Mättig: Das sind in aller Regel die Firmenkundenberater. Ich mache auch keinen Hehl daraus, dass dies anfänglich für meine Mitarbeiter mit Blick auf die alleinige Verantwortung bei ihren nichtselbstständigen Kunden in dieser Konstellation eine nicht ganz einfache Umstellung war.

Kobarg: Die Entscheidung lag aber nahe. Ein Unternehmer oder Freiberufler steckt im Normalfall viel stärker in seinen betrieblichen Themen, sodass der Kontakt häufiger und intensiver zum Firmenkundenberater besteht. Das kann sich über die Jahre wandeln, weil sich die Lebenssituation des Unternehmers ändert. Vielleicht ist seine Firma ausfinanziert und benötigt keine Investitionskredite mehr, sein Privatvermögen wird komplexer, oder er beschäftigt sich vermehrt mit seiner Nachfolge. Spätestens wenn er das Unternehmen verkauft und ins Privatleben übertritt, endet dann die Bindung zum Firmenkundenberater. Der Private-Banking-Berater übernimmt hier nahtlos.
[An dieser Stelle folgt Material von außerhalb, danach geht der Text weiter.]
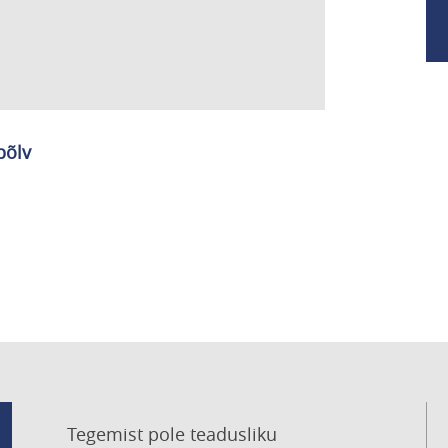
põlv
Tegemist pole teadusliku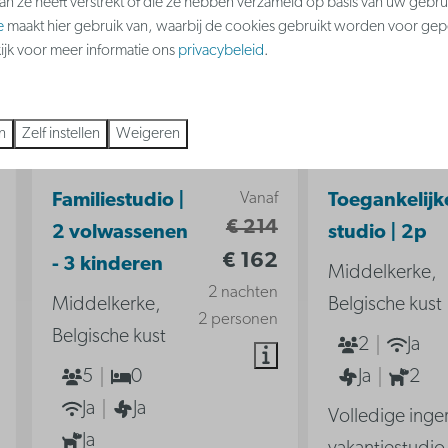
aan ze heeft verstrekt of die ze hebben verzameld op basis van uw gebru
e
maakt hier gebruik van, waarbij de cookies gebruikt worden voor gep
kijk voor meer informatie ons
privacybeleid
.
n
Zelf instellen
Weigeren
8,9
Vanaf
Familiestudio |
Toegankelijk
€ 214
2 volwassenen
studio | 2p
€ 162
- 3 kinderen
Middelkerke,
2 nachten
Middelkerke,
Belgische kust
2 personen
Belgische kust
2
Ja
5
0
Ja
2
Ja
Ja
Volledige inge
Ja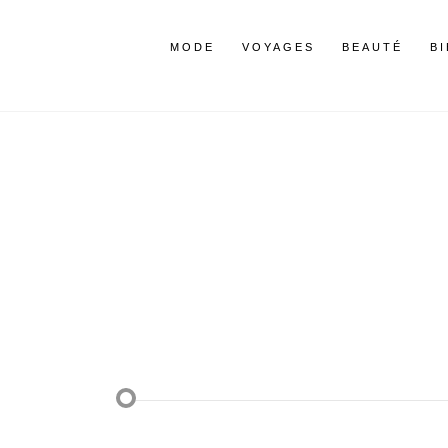
MODE
VOYAGES
BEAUTÉ
B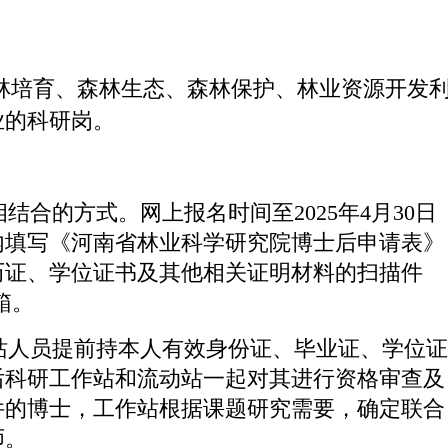
林培育、森林生态、森林保护、林业资源开发
业的科研岗。
合的方式。网上报名时间至2025年4月30日
内填写《河南省林业科学研究院博士后申请表》
历证、学位证书及其他相关证明材料的扫描件
箱。
站人员提前持本人有效身份证、毕业证、学位证
后科研工作站和流动站一起对其进行资格审查及
件的博士，工作站根据课题研究需要，确定联合
师。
Mättig: Natürlich war das alles ein Kulturwandel. Beide Berater so zu verzahnen, dass sie erleben, dass man gemeinsam erfolgreicher sein kann. Sich dabei im Team auch peu à peu einen höheren Reifegrad für die Kooperation zu erarbeiten, das ist anspruchsvoll, weil man dafür auch mal seine Komfortzonen verlassen und sich mit seinem Tandempartner austauschen muss, was meine und seine Stärken und auch Schwächen sind. Das alles mit dem Ziel, um sich letztlich am Kunden sinnvoll zu ergänzen. Dazu gehören auch eine wertschätzende Fehlerkultur und die Toleranz für den anderen. An diesen Themen wollen wir auch weiter kollegial miteinander arbeiten.

Müssen die Firmenkundenleute wieder fitter im Wertpapiergeschäft und die Private Banker in Finanzierungsthemen werden?

Kobarg: Nein, das ist nicht nötig. Wir bilden unsere Mitarbeiter in ihren jeweiligen Fachgebieten weiter. Ich muss nicht können, was der andere kann. Stattdessen geht es um den intensiven Austausch mit den Kollegen. Die Tandems müssen sich gut auf Kundengespräche vorbereiten, sich fragen, ob beim Kunden eher noch einmal ein weiteres Finanzierungsthema ansteht oder ob man in diesem Jahr das Nachfolgethema ansprechen möchte, weil der Kunde das zuletzt signalisiert hat. Die intensive, geradlinige Kommunikation intern und am Kunden ist für uns einer der Erfolgsfaktoren. Das macht das Kooperationsmodell so komplex und anspruchsvoll.

Wie weit sind Sie in den fünf Jahren gekommen?

Mättig: Es ist uns gelungen, dass sich die Mannschaft auf unsere Art Unternehmerberatung einlässt. Mittlerweile erzielen wir in der Kooperation jährlich einen siebenstelligen Betrag auf der Provisionsseite. Damit sind wir sehr zufrieden. Parallel dazu haben wir aber auch einen ökonomischen Wandel im Private Banking vollzogen: weg von Einmal- und Zertifikate-Erträgen, hin zu einer Verstetigung der Erträge. Mit höheren laufenden Einnahmen bleibt mehr Zeit, unsere Kunden auf andere Themen unseres Leistungskatalogs anzusprechen. Und natürlich auch neue Kunden für uns zu begeistern.

Und was kommt als Nächstes?

Kobarg: Wir wollen es schaffen, beim Unternehmer in unserer Region mindestens die zweite private Bankverbindung zu werden. Plus die erwähnte Marktführerschaft. Dafür haben wir schon einiges getan: Mittlerweile sind wir bei anstehenden Pitches zur Optimierung der Vermögensstruktur nach Unternehmensverkäufen deutlich öfter mit im Boot oder direkt am Steuer. Wir entwickeln zudem im Haus und im Sparkassenverbund aktuell eine Konzeption zur Betreuung des Segments der Einkommenskunden. Auch die weitere Digitalisierung im Beratungsprozess steht im Fokus.


Über die Interviewten:
Jens Kobarg ist seit 2014 stellvertretendes Vorstandsmitglied der Ostsächsischen Sparkasse Dresden und für die Geschäftsfelder Unternehmenskunden und Private Banking zuständig.

Jörg Mättig ist seit 2013 Direktor Private Banking bei der Ostsächsischen Sparkasse Dresden. Zuvor war der 50-Jährige viele Jahre bei der Commerzbank tätig, unter anderem im Wealth Management.